SOURCE TEXT
# # #
I didn’t know about this chemistry. not the best energy density but super high power and better cycle life and safety than anything else

o my god here’s a deal

at 2.4 volts nominal voltage this is more than a complete pack.

These things are super cool. They have awesome discharge and charge capability, but pretty poor energy density. They would be a great choice for a last mile board.

The hardest part is dealing with a really low cell voltage of 2.8-3V fully charged. The unfortunate result of the lower energy density is that these discharge to ~1.2V when empty, which is a 60% decrease in voltage, versus typical 18650’s which discharge from 4.2 to 3.4ish, which is a 20% decrease. Basically means you lose tons of top speed over the capacity of the battery, similar to lead acids. That being said, if you can keep the current draw to 1-5C they should perform similiarly to li-ions but with lower voltage.

Here is a great post by a very biased author about them. Even if this guy/girl really likes these batteries, the info is pretty accurate I think.

http://www.lithiumion-batterypack.com/lithium-titanate-battery.html

These things are kind of like a mix of lead acid, li-ion, and lipo. They have great charging and discharge capacity (like lipo), are very safe (like li-ion) and have lower per cell voltage (like lead acids).
# # #
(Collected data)
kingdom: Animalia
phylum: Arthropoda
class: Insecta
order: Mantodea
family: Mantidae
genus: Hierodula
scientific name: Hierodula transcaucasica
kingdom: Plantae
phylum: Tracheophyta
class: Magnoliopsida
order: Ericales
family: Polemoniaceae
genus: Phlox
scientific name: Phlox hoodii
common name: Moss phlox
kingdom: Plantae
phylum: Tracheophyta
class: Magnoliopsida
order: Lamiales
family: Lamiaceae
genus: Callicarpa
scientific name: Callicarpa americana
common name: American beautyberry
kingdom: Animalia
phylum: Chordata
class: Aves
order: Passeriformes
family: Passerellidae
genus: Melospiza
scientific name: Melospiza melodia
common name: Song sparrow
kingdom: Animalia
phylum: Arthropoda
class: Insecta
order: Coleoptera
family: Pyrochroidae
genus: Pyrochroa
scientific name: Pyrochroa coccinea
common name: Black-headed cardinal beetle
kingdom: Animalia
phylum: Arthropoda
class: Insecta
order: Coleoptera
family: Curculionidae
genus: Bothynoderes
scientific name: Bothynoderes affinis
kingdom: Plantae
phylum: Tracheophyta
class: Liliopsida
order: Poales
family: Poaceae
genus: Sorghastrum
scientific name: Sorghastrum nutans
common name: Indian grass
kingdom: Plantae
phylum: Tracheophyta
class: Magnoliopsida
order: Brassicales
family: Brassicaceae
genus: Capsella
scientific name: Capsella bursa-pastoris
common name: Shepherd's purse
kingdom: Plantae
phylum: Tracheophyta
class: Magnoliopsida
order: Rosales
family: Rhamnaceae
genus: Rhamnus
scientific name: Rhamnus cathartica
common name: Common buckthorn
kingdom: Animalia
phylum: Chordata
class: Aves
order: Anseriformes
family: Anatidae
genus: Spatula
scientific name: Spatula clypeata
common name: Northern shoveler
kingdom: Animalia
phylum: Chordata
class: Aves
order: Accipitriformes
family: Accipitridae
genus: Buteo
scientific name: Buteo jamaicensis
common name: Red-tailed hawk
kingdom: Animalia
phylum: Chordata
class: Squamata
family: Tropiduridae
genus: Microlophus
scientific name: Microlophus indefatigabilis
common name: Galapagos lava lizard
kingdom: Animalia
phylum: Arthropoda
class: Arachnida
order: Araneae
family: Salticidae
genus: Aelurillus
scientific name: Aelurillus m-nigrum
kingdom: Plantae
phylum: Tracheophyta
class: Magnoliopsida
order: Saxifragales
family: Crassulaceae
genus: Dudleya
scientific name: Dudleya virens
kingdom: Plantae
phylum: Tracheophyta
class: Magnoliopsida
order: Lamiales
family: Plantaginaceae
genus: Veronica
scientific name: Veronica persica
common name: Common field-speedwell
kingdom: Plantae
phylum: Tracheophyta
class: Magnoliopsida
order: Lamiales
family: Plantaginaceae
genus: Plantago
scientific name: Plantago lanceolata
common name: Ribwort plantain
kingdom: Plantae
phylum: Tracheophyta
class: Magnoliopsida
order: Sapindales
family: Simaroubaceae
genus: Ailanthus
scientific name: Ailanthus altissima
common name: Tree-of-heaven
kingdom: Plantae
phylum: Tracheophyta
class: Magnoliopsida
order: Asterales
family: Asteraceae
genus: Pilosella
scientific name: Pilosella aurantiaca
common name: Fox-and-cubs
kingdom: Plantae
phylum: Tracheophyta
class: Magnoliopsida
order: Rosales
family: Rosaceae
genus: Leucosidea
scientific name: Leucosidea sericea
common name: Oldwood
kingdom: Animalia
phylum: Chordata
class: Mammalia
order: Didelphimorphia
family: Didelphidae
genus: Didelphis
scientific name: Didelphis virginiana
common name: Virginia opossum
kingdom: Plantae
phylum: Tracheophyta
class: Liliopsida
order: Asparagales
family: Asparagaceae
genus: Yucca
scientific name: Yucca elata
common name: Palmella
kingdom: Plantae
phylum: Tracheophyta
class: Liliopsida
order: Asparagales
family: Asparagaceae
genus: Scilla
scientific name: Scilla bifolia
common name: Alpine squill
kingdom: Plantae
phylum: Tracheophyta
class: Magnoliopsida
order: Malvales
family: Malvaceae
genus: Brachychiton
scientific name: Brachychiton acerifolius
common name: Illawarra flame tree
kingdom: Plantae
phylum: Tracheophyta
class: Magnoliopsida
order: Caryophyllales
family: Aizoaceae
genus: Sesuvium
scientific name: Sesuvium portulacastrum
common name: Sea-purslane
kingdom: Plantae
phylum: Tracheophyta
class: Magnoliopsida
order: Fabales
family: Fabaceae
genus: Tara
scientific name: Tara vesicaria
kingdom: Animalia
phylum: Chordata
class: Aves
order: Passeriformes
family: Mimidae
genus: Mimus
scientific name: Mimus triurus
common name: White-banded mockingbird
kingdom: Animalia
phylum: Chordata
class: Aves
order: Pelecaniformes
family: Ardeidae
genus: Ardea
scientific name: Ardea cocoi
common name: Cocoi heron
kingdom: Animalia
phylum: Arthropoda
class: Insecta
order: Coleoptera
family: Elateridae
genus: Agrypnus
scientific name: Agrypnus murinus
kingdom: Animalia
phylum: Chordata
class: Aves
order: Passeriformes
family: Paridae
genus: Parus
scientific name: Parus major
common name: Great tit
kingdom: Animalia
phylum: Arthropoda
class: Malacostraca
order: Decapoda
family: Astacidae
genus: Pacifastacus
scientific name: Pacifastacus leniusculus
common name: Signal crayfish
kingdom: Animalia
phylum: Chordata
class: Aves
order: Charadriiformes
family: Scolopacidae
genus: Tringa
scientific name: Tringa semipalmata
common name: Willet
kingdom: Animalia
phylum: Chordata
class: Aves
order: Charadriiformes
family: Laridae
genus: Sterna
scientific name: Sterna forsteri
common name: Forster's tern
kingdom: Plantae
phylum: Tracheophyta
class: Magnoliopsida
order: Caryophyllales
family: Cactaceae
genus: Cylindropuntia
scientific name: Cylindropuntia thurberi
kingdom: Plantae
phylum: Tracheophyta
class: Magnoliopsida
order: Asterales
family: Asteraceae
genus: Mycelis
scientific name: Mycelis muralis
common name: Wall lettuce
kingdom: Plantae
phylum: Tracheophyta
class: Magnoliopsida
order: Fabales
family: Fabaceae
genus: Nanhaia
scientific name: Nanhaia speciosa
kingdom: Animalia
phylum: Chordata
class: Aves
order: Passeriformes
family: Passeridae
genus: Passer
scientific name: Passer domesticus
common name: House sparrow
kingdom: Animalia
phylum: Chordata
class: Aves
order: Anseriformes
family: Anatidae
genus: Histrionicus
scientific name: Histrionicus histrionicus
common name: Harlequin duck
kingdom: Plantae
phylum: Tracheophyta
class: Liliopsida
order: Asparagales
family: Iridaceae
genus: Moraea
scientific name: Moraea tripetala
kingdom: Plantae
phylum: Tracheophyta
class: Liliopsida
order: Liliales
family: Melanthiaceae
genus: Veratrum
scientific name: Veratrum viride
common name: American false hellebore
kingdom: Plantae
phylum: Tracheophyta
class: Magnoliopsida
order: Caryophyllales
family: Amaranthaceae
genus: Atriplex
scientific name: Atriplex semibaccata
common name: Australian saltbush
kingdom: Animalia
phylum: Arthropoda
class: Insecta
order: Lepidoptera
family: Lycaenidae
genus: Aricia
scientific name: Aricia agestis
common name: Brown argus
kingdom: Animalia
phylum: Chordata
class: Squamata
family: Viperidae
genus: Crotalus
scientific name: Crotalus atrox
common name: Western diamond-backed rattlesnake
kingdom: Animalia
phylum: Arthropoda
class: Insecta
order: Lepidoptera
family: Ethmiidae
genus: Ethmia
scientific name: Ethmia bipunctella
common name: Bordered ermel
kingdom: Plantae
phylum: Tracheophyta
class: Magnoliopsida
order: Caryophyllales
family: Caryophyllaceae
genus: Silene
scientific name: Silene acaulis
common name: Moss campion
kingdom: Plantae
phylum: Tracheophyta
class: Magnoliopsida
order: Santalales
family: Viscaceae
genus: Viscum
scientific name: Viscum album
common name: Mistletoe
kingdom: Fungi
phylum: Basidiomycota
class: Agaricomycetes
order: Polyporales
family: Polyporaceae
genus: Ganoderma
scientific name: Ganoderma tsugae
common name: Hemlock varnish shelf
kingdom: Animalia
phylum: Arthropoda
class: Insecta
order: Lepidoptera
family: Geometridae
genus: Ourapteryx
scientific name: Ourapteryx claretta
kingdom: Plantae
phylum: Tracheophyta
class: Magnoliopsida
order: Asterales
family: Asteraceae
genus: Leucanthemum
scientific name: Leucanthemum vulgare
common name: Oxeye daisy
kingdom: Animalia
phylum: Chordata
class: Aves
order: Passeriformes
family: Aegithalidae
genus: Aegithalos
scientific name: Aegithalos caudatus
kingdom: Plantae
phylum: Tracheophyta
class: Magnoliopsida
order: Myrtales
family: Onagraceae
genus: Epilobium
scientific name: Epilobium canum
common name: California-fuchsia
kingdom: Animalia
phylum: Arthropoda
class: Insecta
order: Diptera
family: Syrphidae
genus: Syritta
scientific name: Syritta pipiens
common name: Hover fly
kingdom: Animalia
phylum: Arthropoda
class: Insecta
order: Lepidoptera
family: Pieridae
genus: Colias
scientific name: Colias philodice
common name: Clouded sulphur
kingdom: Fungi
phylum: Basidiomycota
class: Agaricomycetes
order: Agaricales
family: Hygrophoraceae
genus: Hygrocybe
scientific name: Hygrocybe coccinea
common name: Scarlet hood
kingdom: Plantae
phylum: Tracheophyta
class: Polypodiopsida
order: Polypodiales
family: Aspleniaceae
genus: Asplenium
# # #
WHAT YOU NEED TO DO
1 > Answer these questions from the battery discussion:
(a) What nominal voltage does it give for these cells?
(b) To about what voltage do these cells discharge when empty?
(c) Within what current draw range should they perform similarly to li-ions?
2 > Go on with the battery discussion, starting after its last sentence.

ANSWERS IN ORDER
1 >
(a) 2.4 volts
(b) About 1.2V
(c) 1-5C

2 >
edit - the charge voltage is 3.0v, and they probably shouldn’t be discharged at anything above 1-2C as you can see from the voltage-discharge curves

They would be viable with a voltage step up probably, get a 11s pack and always bring it to 40v or something

That’s a cool idea worth experimenting with, but I would probably advise against that with these

Buck/boost and similiar work for pretty much only Lipo’s as they have much higher discharge capacities and do not voltage sag as badly as other types of batteries. As you increase the voltage step, more current has to be drawn from the battery with those converters, and you can get a runaway situation when the battery gets near the end of its discharge cycle, especially with these since the voltage sags so quickly at anything above 1-2C. When you get near the end or punch the throttle and voltage sags, the converter will try everything in its ability to keep the voltage you are trying to get, which pulls more current, which lowers the voltage even more, and GG battery haha

I might be mistaken though, the voltage converters i’ve used have always been sketchy to use in any situation other than one where it is controlled with a power supply and used to control a pretty much constant current draw (as an example, I use one for my 3d printer’s heated bed that runs at 24V from my PSU’s 12v)

What you should do is buy enough of these to make a 12s1p pack (~34V charged w/ 11ah as they say) and perform science. They have pretty good discharge capacity so it would be cool to see how they perform on boards. The ebay link is a pretty good deal considering

They came up before on the last forum, and I looked into them. You would need 15-16 of them in series when charged to get to the equivalent of a 10S Liion. The problem is that they use A LOT of space. I tried to stack them and move around to fit under a deck in CAD using their measurements, but I was unable to make them fit on deck where I am currently building a 10S8P and there’s extra space left. The high power and cycle life seem to be outweighed by their size.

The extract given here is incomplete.